HC Deb 19 June 1900 vol 84 cc439-42

I beg to ask the Secretary of State for India whether he will state to which Native States advances of money have been made to help them in dealing with the famine, and what the amount has been in each case.


On the 31st May I telegraphed to India for a detailed statement of advances made to Native States for famine purposes, but I have not yet received the figures up to date. Papers which have come before me show that some time back there had been advanced to States in Rajputana, £250,000; to States in Central India, £50,000; to States in Kathiawar, £50,000; to States in the Central Provinces, £20,000. A famine loan of £500,000 has also been sanctioned for the Hyderabad State under the guarantee of the Indian Government.

SIR HENRY FOWLER (Wolverampton, E.)

I beg to ask the Secretary of State for India whether, having regard to the appeal made by the Viceroy of India to the Lord Mayor of London for charitable contributions on behalf of the sufferers by the famime in India, the time has arrived for asking Parliament for a grant from Imperial funds. In putting this question I should like to add at the end the words "to the Indian Exchequer," in order to make it quite clear that I am not proposing that the grant should be made to the Lord Mayor's Fund.


The Viceroy's letter was intended to give information as to the purposes to which the money subscribed had been applied, the good results obtained, and the need of further subscriptions for the same objects. But it does not affect the question whether the financial resources of India are sufficient for the task which the Government of that country has undertaken in connection with the relief of famine, a task which, as the right hon. Gentleman is aware, is distinct from that to which the money raised by subscription is applied. As to the financial resources of the Government of India, I may state that we have in this country an untouched borrowing power of £9,000,000, a portion of which I propose to utilise next month.

MR. MACLEAN (Cardiff)

I beg to ask the Secretary of State for India whether medical authorities in India have condemned the practice of collecting together people seeking famine relief in largo camps which are specially liable to attacks of epidemic disease, instead of dis- tributing them near their own homes; whether Mr. Monteath, Chief Secretary to Government, has reported that it is undoubtedly true that there is not sufficient establishment in India to deal adequately with the demands for relief, and that it is not supposed that the rules and orders of Government are perfectly carried out; and whether the India Office still considers that the resources of India are sufficient to deal with the famine.


I desire to ask a supplementary question, as the noble Lord has not really answered the question I put to him. I asked him whether there was to be a grant from the Imperial to the Indian Exchequer, and the noble Lord, in reply, said they were going to add to the Indian National Debt an order to avoid such a grant. I cannot conceive that that was his meaning, and I will therefore ask him if no grant is to be made from the Imperial Exchequer until the borrowing power of nine millions sterling is exhausted.


I pointed out that the Indian Government have in this country borrowing powers to the extent of £9,000,000. Any grant made by the Imperial Government towards India must be made by loan, and therefore I assumed my right hon. friend would gather that it was only reasonable that the Indian Government should try to realise its own resources before it came to Parliament. I have over and over again informed the House that if assistance is needed it will be granted.


Does the noble Lord say that the Viceroy of India does not use the resources at his disposal for the relief of the famine, though the people are dying by thousands?

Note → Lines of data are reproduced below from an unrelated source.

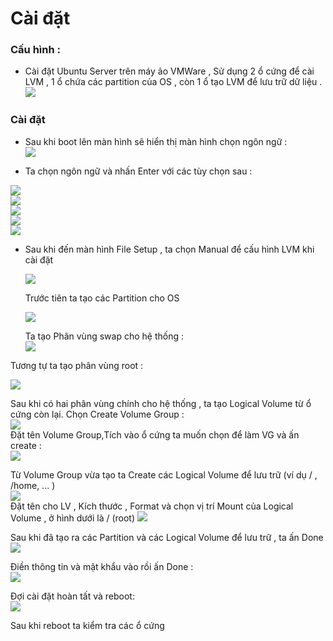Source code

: # Cài đặt   
### Cấu hình :  
- Cài đặt Ubuntu Server trên máy ảo VMWare , Sử dụng 2 ổ cứng để cài LVM  , 1 ổ chứa các partition của OS , còn 1 ổ tạo LVM để lưu trữ dữ liệu .
 ![](../img/LV_4.18.png)  

### Cài đặt  
- Sau khi boot lên màn hình sẽ hiển thị màn hình chọn ngôn ngữ  :  
![](../img/LV_4.1.png) 

- Ta chọn ngôn ngữ và nhấn Enter với các tùy chọn sau :  

![](../img/LV_4.2.png)  
![](../img/LV_4.3.png)  
![](../img/LV_4.4.png)  
![](../img/LV_4.5.png)  
![](../img/LV_4.6.png)  


- Sau khi đến màn hình File Setup , ta chọn Manual để cấu hình LVM khi cài đặt  

  ![](../img/LV_4.7.png)  

  Trước tiên ta tạo các Partition cho OS


  ![](../img/LV_4.8.png)  

  Ta tạo Phân vùng swap cho hệ thống :  
    ![](../img/LV_4.9.png)  

 Tương tự ta tạo phân vùng root :  

![](../img/LV_4.10.png)  

Sau khi có hai phân vùng chính cho hệ thống , ta tạo Logical Volume từ ổ cứng còn lại. Chọn Create Volume Group :  
![](../img/LV_4.11.png)  
Đặt tên Volume Group,Tích vào ổ cứng ta muốn chọn để làm VG và ấn create  :  
![](../img/LV_4.12.png)  

Từ Volume Group vừa tạo ta Create các Logical Volume để lưu trữ (ví dụ / , /home, ... )  
![](../img/LV_4.13.png)  
Đặt tên cho LV , Kích thước , Format và chọn vị trí Mount của Logical Volume , ở hình dưới là / (root)
![](../img/LV_4.14.png)  

Sau khi đã tạo ra các Partition và các Logical Volume để lưu trữ , ta ấn Done 
 ![](../img/LV_4.15.png) 

 Điền thông tin và mật khẩu vào rồi ấn Done :  
   ![](../img/LV_4.16.png)  
 
Đợi cài đặt hoàn tất và reboot:  
   ![](../img/LV_4.17.png)  

Sau khi reboot ta kiểm tra các ổ cứng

I did not say anything of the kind. In reply to the question of the hon. Gentleman on the Paper, I have to say that I am not aware that the opinion of medical authorities in India is against largo relief works. It is, of course, obvious that there are some disadvantages in collecting the sufferers from famine in largo camps, but the system is, on the whole, working well and appears to be the only one under which relief on a large scale can be effectively supervised. I have no knowledge of any such report as that which is attributed in the question to a secretary of the Bombay Government. I have reason to believe that, although there must be much misery and distress connected with so unparalleled a drought, the resources of the Indian Government, as matters now stand, are equal to the task undertaken by that Government in respect of the famine.

MR. BUCHANAN (Aberdeenshire, E.)

The noble Lord has said it would be impossible to grant aid without having recourse to a loan, but would it not be possible in view of the exigencies of the famine to remit to the Indian Government for this year or for a given number of years certain annual payment made for military and other services by the Indian Government to the Home Government.


Order, order! That is an entirely new question.